▶ BRIEF: In the data below, retype the lines from the one containing "हैं। इससे शहर" through the one containing "काफी फायदा होगा।", both included, keeping every character as it is.

▶ EXCERPTED RECORDS:
BEGIN

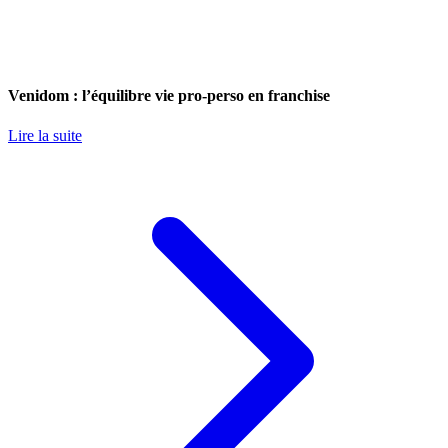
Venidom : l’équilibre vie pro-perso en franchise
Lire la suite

END
BEGIN

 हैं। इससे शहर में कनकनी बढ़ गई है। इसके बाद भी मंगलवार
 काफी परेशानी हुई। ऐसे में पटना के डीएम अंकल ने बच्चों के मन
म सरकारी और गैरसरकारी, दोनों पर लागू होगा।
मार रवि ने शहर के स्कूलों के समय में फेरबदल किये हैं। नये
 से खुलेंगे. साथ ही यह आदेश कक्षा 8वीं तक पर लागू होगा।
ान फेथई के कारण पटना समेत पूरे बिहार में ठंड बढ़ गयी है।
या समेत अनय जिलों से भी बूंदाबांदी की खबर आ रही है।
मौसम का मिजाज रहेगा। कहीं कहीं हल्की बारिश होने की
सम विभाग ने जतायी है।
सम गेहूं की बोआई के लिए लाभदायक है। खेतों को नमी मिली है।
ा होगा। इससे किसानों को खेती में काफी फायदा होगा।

END

▶ EXPECTED ANSWER:
 हैं। इससे शहर में कनकनी बढ़ गई है। इसके बाद भी मंगलवार
 काफी परेशानी हुई। ऐसे में पटना के डीएम अंकल ने बच्चों के मन
म सरकारी और गैरसरकारी, दोनों पर लागू होगा।
मार रवि ने शहर के स्कूलों के समय में फेरबदल किये हैं। नये
 से खुलेंगे. साथ ही यह आदेश कक्षा 8वीं तक पर लागू होगा।
ान फेथई के कारण पटना समेत पूरे बिहार में ठंड बढ़ गयी है।
या समेत अनय जिलों से भी बूंदाबांदी की खबर आ रही है।
मौसम का मिजाज रहेगा। कहीं कहीं हल्की बारिश होने की
सम विभाग ने जतायी है।
सम गेहूं की बोआई के लिए लाभदायक है। खेतों को नमी मिली है।
ा होगा। इससे किसानों को खेती में काफी फायदा होगा।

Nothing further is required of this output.